Take the entries below and print only the lines from the one with "There is medium" through the one with "cytoplasmic/membranous staining for", exactly as they stand, both ends included.

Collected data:
======

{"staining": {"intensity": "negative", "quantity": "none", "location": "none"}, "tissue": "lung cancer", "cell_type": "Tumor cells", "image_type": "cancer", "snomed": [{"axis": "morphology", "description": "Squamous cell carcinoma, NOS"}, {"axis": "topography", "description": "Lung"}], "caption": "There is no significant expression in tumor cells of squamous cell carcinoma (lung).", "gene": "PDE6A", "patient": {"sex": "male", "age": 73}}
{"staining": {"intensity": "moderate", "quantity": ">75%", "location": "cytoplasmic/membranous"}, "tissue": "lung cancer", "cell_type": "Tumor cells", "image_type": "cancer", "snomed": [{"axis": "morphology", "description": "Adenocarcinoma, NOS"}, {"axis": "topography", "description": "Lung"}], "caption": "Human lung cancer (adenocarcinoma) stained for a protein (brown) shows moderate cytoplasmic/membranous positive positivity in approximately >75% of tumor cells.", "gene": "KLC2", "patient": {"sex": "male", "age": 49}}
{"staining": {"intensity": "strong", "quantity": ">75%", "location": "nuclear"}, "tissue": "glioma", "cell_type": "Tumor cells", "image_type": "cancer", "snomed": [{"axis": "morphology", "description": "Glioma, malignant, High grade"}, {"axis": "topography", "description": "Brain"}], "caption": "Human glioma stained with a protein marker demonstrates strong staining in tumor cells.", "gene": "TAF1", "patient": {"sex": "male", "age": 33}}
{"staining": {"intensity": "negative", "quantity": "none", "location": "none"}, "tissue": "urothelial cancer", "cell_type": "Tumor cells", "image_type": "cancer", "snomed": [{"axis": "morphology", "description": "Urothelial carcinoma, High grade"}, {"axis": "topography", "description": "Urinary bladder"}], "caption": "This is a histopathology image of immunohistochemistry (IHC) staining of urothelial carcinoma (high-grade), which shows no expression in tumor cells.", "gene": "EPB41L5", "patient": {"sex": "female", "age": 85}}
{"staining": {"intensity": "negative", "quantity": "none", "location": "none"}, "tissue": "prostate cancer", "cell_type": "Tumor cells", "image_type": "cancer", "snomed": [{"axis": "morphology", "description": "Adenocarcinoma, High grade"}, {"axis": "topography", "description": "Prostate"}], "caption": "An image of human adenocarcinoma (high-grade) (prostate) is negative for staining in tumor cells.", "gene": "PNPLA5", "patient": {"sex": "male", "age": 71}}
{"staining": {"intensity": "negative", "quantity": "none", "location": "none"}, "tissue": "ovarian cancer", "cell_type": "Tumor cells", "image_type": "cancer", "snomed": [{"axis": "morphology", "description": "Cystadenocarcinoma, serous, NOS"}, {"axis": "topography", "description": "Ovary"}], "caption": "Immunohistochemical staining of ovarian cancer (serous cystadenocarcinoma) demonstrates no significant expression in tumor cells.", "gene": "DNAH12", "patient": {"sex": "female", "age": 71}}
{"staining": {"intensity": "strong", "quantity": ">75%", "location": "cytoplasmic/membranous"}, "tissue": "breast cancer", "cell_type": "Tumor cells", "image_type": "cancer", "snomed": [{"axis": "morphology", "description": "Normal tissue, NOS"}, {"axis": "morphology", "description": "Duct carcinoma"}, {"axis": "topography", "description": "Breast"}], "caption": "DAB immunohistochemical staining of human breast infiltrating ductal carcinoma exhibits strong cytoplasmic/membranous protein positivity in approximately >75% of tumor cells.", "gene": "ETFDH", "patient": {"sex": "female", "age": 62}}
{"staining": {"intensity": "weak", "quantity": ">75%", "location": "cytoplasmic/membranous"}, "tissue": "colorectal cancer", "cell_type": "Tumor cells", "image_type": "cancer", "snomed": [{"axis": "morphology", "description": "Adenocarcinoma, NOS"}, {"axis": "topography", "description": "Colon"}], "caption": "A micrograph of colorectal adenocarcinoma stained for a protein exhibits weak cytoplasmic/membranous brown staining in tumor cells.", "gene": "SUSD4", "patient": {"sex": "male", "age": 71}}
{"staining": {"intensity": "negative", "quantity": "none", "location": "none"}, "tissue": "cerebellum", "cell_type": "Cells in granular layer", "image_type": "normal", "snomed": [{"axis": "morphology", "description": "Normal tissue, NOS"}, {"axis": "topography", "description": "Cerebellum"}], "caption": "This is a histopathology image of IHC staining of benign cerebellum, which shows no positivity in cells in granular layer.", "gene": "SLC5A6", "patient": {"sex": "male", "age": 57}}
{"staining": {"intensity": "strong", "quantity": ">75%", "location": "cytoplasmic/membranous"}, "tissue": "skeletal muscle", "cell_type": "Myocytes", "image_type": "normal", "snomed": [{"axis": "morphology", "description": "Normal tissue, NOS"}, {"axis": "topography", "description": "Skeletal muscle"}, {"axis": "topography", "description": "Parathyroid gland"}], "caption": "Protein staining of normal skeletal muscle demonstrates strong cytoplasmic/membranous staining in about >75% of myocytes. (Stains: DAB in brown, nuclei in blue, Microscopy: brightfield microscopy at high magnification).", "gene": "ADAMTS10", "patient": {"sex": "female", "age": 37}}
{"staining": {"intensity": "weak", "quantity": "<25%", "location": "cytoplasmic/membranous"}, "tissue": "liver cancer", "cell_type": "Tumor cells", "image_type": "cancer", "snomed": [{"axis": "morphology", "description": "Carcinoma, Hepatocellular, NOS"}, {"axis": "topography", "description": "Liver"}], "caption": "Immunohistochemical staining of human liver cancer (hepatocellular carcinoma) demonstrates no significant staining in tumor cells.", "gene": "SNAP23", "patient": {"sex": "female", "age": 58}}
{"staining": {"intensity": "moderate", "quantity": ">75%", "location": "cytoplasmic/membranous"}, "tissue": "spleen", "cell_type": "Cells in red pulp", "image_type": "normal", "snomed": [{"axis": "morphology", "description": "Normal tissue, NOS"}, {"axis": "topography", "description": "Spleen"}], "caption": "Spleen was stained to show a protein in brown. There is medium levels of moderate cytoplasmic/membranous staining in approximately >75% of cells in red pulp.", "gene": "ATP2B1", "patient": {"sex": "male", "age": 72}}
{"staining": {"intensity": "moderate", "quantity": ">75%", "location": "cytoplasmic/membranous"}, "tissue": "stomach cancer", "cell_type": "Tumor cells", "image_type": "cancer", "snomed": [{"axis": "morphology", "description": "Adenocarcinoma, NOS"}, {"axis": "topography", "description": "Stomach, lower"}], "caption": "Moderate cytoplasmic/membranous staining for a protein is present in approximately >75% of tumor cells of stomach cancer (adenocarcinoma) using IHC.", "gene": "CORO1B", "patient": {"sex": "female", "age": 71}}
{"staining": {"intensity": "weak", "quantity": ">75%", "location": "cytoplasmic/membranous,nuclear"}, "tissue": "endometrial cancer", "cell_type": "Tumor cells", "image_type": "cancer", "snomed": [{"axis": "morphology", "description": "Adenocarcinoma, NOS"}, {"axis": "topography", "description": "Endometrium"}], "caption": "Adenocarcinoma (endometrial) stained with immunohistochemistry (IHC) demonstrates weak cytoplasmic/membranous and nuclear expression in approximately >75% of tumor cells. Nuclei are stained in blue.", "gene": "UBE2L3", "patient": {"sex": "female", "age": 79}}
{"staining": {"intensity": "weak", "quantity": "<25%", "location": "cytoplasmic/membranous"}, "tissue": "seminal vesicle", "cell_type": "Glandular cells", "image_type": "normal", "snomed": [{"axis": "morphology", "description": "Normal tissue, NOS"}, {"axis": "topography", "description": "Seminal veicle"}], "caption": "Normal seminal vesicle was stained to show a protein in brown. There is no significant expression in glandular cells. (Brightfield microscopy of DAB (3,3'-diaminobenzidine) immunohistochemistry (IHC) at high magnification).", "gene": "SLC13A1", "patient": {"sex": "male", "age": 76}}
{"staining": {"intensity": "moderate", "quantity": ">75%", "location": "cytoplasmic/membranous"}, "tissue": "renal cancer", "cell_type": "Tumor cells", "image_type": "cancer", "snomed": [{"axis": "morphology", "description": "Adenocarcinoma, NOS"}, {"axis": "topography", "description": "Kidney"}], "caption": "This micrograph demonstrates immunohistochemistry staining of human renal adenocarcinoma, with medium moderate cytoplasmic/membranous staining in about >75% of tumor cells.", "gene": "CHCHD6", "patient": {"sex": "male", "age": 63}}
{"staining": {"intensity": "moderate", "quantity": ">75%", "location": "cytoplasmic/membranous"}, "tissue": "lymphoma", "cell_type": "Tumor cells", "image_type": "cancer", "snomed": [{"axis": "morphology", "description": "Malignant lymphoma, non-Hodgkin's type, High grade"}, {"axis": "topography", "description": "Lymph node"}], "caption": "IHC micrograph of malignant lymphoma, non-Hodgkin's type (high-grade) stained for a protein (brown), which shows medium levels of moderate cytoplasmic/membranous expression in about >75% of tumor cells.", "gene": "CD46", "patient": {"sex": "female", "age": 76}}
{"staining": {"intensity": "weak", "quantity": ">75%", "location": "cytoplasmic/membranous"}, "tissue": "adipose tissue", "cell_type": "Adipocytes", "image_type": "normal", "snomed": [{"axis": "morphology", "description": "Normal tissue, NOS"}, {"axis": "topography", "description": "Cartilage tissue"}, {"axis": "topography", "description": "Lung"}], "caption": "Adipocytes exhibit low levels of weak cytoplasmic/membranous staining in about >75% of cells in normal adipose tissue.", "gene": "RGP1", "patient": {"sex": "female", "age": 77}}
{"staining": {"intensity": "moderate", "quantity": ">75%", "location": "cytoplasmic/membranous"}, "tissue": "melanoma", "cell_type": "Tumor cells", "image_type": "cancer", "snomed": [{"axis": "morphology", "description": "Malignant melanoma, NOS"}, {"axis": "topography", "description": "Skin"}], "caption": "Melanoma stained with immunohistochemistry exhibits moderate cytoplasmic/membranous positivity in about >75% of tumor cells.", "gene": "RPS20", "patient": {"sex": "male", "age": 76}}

======

TASK ANSWER:
{"staining": {"intensity": "moderate", "quantity": ">75%", "location": "cytoplasmic/membranous"}, "tissue": "spleen", "cell_type": "Cells in red pulp", "image_type": "normal", "snomed": [{"axis": "morphology", "description": "Normal tissue, NOS"}, {"axis": "topography", "description": "Spleen"}], "caption": "Spleen was stained to show a protein in brown. There is medium levels of moderate cytoplasmic/membranous staining in approximately >75% of cells in red pulp.", "gene": "ATP2B1", "patient": {"sex": "male", "age": 72}}
{"staining": {"intensity": "moderate", "quantity": ">75%", "location": "cytoplasmic/membranous"}, "tissue": "stomach cancer", "cell_type": "Tumor cells", "image_type": "cancer", "snomed": [{"axis": "morphology", "description": "Adenocarcinoma, NOS"}, {"axis": "topography", "description": "Stomach, lower"}], "caption": "Moderate cytoplasmic/membranous staining for a protein is present in approximately >75% of tumor cells of stomach cancer (adenocarcinoma) using IHC.", "gene": "CORO1B", "patient": {"sex": "female", "age": 71}}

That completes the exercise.